In Munich, drinking is a civilised business. A visit to a Bierkeller might be a jolly affair, but it’s a far cry from the tourist excesses of the Oktoberfest, where drinking casualties (mostly of the English-speaking variety) often have to be stretchered off into waiting ambulances. Likewise, Biergartens are relaxed, family-friendly spaces, where you can enjoy halb’ Hendl (half a rotisserie chook) with your drinks, and the kids start on the Radlers (beer and lemonade mixes) early.
This is the spirit of Stein’s. While there’s no grass at this ‘beer garden’ (much like the Richmond original), the view from either of the decked terraces, overlooking a peaceful and leafy section of the Thames, is as pretty as any in the Englischer Garten. On our visit, seven swans queued patiently at the river’s slipway, as if waiting for the number 14 bus. Talk about a bucolic scene. Or, if it’s too cold for outdoors (in England? Surely not), the inside is tricked out in rustic ski chalet chic, all rough-hewn woods and chintzy carved hearts.
Tables are blonde. Staff are not. On our visit, many were bilingual, and all gamely sporting a uniform of Lederhosen and Dirndls (his and hers Bavarian dress). Though it was after noon, we broke with tradition and ordered the Weisswurst (in Munich, once the church clock in the Marienplatz strikes 12 and the wooden folk in the clockwork do their little dance, locals consider it too late in the day for this speciality). These were terrific: two soft, springy sausages of finely minced pork and veal poached in a delicate broth and correctly served with a freshly-baked pretzel and süßer Senf (sweet mustard).

• **Record excerpts**
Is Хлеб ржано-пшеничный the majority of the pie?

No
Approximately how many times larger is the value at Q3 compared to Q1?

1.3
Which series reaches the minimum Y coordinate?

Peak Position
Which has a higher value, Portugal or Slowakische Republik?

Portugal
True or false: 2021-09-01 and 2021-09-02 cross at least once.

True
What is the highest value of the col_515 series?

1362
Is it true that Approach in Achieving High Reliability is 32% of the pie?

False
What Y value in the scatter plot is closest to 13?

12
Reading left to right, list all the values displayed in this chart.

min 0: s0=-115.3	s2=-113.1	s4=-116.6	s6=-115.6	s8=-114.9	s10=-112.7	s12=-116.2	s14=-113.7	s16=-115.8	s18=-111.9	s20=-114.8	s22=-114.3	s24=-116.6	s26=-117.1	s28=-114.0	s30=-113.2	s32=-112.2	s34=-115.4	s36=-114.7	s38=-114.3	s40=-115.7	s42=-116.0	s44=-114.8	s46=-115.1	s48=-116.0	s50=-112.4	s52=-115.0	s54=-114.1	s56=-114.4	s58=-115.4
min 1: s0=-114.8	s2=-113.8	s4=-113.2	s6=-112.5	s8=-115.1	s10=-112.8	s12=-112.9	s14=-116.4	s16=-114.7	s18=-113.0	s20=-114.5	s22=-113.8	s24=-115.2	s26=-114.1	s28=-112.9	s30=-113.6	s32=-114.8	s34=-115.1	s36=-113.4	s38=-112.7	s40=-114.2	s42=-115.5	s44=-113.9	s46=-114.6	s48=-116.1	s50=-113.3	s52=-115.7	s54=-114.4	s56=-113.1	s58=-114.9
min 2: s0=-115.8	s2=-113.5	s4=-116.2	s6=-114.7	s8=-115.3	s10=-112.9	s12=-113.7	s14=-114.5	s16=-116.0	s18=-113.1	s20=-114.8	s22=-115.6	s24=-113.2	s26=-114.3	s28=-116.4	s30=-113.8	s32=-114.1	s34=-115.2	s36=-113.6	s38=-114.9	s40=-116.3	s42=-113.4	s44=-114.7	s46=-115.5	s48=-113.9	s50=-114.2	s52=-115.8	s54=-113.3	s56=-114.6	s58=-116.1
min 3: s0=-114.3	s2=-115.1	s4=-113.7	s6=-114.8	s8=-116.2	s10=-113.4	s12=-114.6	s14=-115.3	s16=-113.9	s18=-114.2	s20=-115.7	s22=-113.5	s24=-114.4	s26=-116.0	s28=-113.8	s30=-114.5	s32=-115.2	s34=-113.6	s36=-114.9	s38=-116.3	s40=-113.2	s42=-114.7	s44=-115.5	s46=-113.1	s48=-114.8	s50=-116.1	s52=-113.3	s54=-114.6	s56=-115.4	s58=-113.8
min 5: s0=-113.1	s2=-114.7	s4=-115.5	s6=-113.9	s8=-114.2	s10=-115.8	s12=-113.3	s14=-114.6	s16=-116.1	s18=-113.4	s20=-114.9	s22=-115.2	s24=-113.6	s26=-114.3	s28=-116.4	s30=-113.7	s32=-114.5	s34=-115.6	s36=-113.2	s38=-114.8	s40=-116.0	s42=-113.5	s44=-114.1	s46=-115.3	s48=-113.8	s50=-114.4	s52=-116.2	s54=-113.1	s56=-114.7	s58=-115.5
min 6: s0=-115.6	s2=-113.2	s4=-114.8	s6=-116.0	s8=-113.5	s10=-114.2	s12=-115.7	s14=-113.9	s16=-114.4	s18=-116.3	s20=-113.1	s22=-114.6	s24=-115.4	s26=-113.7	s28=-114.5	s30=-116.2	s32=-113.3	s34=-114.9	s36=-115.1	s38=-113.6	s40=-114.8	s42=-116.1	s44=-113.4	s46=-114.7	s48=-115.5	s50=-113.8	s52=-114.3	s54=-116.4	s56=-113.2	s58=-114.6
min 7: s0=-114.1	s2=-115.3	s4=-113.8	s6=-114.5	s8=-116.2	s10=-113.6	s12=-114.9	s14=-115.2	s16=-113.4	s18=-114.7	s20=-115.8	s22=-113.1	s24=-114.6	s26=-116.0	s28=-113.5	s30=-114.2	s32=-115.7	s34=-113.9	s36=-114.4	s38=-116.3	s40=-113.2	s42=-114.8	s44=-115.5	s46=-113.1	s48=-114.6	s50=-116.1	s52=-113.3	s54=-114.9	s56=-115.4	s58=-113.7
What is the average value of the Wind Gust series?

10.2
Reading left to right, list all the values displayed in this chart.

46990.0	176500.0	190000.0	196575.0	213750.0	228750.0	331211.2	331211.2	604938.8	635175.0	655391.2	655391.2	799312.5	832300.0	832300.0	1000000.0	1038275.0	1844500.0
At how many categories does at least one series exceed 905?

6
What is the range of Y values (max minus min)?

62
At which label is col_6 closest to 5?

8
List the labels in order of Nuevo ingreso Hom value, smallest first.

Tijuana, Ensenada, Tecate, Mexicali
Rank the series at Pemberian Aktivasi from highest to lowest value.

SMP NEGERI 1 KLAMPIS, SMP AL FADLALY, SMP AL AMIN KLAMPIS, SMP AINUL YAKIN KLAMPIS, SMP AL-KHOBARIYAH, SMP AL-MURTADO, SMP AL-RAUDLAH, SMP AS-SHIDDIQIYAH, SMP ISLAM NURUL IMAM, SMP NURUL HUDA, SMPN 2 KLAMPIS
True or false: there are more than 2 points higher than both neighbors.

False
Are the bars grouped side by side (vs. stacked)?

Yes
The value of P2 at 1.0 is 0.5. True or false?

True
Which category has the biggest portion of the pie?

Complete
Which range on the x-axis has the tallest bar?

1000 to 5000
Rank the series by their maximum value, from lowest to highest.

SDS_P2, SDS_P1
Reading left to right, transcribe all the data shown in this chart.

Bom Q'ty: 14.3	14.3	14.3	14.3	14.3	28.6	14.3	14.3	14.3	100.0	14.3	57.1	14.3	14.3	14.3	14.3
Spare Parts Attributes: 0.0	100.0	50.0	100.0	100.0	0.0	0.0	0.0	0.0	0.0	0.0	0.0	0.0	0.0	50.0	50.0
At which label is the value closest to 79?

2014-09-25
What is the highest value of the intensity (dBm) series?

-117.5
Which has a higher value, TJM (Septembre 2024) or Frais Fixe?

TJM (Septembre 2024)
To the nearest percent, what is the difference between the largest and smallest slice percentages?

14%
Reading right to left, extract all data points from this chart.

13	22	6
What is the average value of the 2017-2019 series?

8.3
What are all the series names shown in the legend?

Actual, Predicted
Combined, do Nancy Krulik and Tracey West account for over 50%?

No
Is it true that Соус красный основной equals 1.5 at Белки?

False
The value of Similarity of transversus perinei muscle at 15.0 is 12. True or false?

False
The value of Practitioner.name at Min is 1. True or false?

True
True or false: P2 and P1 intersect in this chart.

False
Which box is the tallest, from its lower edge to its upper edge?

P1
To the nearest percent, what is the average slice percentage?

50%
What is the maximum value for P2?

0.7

• **Questions to answer**
(1) According to the review of Stein's, what are Radlers?
(2) Translate this sentence from the review of Stein's into Spanish: "On our visit, seven swans queued patiently at the river’s slipway, as if waiting for the number 14 bus."
(3) Carry the review of Stein's forward from its final sentence, keeping its voice and subject.

• **Responses**
(1) Radlers are beer and lemonade mixes.

(2) Durante nuestra visita, siete cisnes hacían cola pacientemente en la rampa del río, como si esperaran el autobús número 14.

(3)
A classic pork Schnitzel (beaten to within an inch of its life, breadcrumbed and fried until golden brown) may have originated in Austria but came with a traditional South German potato salad complete with a dressing of oil, vinegar and mustard. Barrel-soaked sauerkraut was flecked with caraway seeds. To close, we side-stepped the common-or-garden strudels for a terrific sweet dumpling, fashioned from flour and quark (a tart fresh cheese, rarely seen on our shores), with a sweet filling of poached apricots and a buttery breadcrumbed topping.
Traditional steins of helles and dunkles (pale and dark lagers) come courtesy of Munich breweries Paulaner and Hacker-Pschorr, while Weissbier (cloudy wheatbeer, served in a special vase-shaped glass) is by Erdinger, a brewery based in nearby Erding (about 45km from central Munich, an easy S-bahn ride). Wines take a scenic tour through Germany, Austria and Italy; schnapps and liqueurs come from the Bavarian distillery Lantenhammer.
But Stein’s is not without its flaws. Service, though pleasant, was desperately slow (not helped by the fact that dishes such as our pud have a long cooking time, not stated on the menu). Many dishes, though authentic, are on the heavy side, and one – a slab of pork shoulder with red cabbage and potato dumplings – was positively dull. Still, on a sunny day, over a cold tankard of beer, it doesn’t get much more civilised than this.